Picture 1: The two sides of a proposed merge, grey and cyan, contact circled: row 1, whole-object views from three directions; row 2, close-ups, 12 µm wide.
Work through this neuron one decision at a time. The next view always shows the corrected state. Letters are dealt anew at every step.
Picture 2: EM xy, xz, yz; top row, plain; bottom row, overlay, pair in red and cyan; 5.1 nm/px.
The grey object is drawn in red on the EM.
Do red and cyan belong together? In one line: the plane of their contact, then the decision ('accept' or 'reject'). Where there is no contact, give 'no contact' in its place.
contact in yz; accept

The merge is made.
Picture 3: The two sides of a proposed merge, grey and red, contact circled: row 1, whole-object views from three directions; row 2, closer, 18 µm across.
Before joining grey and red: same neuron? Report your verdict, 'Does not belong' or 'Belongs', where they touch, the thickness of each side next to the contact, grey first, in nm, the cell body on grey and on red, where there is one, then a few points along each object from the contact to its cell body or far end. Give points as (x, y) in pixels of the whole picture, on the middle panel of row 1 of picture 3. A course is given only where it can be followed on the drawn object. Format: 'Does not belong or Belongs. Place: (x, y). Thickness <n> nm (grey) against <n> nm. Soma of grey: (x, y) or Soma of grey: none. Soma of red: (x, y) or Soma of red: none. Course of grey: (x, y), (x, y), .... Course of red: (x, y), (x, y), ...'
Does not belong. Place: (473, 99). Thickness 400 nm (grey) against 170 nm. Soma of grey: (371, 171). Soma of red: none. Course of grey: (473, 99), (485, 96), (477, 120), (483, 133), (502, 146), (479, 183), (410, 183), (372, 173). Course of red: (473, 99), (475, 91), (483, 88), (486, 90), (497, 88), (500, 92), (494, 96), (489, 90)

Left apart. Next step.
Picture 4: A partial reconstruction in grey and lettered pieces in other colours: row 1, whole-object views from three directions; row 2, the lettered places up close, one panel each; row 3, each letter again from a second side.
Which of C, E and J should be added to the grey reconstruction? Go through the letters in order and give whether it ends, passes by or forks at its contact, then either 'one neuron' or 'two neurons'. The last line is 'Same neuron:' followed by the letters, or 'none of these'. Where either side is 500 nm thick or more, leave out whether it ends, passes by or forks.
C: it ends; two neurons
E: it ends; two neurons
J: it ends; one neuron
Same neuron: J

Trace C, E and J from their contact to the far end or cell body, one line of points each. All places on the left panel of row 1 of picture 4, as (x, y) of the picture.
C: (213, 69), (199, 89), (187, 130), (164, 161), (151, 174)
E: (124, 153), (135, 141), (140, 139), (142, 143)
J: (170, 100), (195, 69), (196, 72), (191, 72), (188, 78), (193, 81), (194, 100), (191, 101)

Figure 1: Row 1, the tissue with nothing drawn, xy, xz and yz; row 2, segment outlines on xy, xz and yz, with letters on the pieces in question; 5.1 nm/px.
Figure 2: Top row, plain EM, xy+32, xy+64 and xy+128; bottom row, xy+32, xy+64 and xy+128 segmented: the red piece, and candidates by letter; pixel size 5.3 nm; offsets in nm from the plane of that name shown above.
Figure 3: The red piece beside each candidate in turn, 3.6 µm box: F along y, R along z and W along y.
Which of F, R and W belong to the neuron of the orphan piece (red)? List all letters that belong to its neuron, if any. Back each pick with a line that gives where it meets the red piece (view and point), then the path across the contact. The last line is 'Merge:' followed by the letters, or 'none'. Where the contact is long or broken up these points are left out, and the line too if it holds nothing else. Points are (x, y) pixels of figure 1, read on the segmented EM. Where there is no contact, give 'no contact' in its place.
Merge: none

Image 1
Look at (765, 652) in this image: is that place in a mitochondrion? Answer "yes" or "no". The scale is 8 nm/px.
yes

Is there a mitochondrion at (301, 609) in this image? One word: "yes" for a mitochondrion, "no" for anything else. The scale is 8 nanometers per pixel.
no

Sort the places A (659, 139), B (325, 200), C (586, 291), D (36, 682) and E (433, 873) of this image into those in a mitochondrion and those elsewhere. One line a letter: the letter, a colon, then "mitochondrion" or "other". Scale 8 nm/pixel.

■ Description of the task:
Return the full listing exactly as written.

■ Answer for this exercise:
Picture 1: The two sides of a proposed merge, grey and cyan, contact circled: row 1, whole-object views from three directions; row 2, close-ups, 12 µm wide.
Work through this neuron one decision at a time. The next view always shows the corrected state. Letters are dealt anew at every step.
Picture 2: EM xy, xz, yz; top row, plain; bottom row, overlay, pair in red and cyan; 5.1 nm/px.
The grey object is drawn in red on the EM.
Do red and cyan belong together? In one line: the plane of their contact, then the decision ('accept' or 'reject'). Where there is no contact, give 'no contact' in its place.
contact in yz; accept

The merge is made.
Picture 3: The two sides of a proposed merge, grey and red, contact circled: row 1, whole-object views from three directions; row 2, closer, 18 µm across.
Before joining grey and red: same neuron? Report your verdict, 'Does not belong' or 'Belongs', where they touch, the thickness of each side next to the contact, grey first, in nm, the cell body on grey and on red, where there is one, then a few points along each object from the contact to its cell body or far end. Give points as (x, y) in pixels of the whole picture, on the middle panel of row 1 of picture 3. A course is given only where it can be followed on the drawn object. Format: 'Does not belong or Belongs. Place: (x, y). Thickness <n> nm (grey) against <n> nm. Soma of grey: (x, y) or Soma of grey: none. Soma of red: (x, y) or Soma of red: none. Course of grey: (x, y), (x, y), .... Course of red: (x, y), (x, y), ...'
Does not belong. Place: (473, 99). Thickness 400 nm (grey) against 170 nm. Soma of grey: (371, 171). Soma of red: none. Course of grey: (473, 99), (485, 96), (477, 120), (483, 133), (502, 146), (479, 183), (410, 183), (372, 173). Course of red: (473, 99), (475, 91), (483, 88), (486, 90), (497, 88), (500, 92), (494, 96), (489, 90)

Left apart. Next step.
Picture 4: A partial reconstruction in grey and lettered pieces in other colours: row 1, whole-object views from three directions; row 2, the lettered places up close, one panel each; row 3, each letter again from a second side.
Which of C, E and J should be added to the grey reconstruction? Go through the letters in order and give whether it ends, passes by or forks at its contact, then either 'one neuron' or 'two neurons'. The last line is 'Same neuron:' followed by the letters, or 'none of these'. Where either side is 500 nm thick or more, leave out whether it ends, passes by or forks.
C: it ends; two neurons
E: it ends; two neurons
J: it ends; one neuron
Same neuron: J

Trace C, E and J from their contact to the far end or cell body, one line of points each. All places on the left panel of row 1 of picture 4, as (x, y) of the picture.
C: (213, 69), (199, 89), (187, 130), (164, 161), (151, 174)
E: (124, 153), (135, 141), (140, 139), (142, 143)
J: (170, 100), (195, 69), (196, 72), (191, 72), (188, 78), (193, 81), (194, 100), (191, 101)

Figure 1: Row 1, the tissue with nothing drawn, xy, xz and yz; row 2, segment outlines on xy, xz and yz, with letters on the pieces in question; 5.1 nm/px.
Figure 2: Top row, plain EM, xy+32, xy+64 and xy+128; bottom row, xy+32, xy+64 and xy+128 segmented: the red piece, and candidates by letter; pixel size 5.3 nm; offsets in nm from the plane of that name shown above.
Figure 3: The red piece beside each candidate in turn, 3.6 µm box: F along y, R along z and W along y.
Which of F, R and W belong to the neuron of the orphan piece (red)? List all letters that belong to its neuron, if any. Back each pick with a line that gives where it meets the red piece (view and point), then the path across the contact. The last line is 'Merge:' followed by the letters, or 'none'. Where the contact is long or broken up these points are left out, and the line too if it holds nothing else. Points are (x, y) pixels of figure 1, read on the segmented EM. Where there is no contact, give 'no contact' in its place.
Merge: none

Image 1
Look at (765, 652) in this image: is that place in a mitochondrion? Answer "yes" or "no". The scale is 8 nm/px.
yes

Is there a mitochondrion at (301, 609) in this image? One word: "yes" for a mitochondrion, "no" for anything else. The scale is 8 nanometers per pixel.
no

Sort the places A (659, 139), B (325, 200), C (586, 291), D (36, 682) and E (433, 873) of this image into those in a mitochondrion and those elsewhere. One line a letter: the letter, a colon, then "mitochondrion" or "other". Scale 8 nm/pixel.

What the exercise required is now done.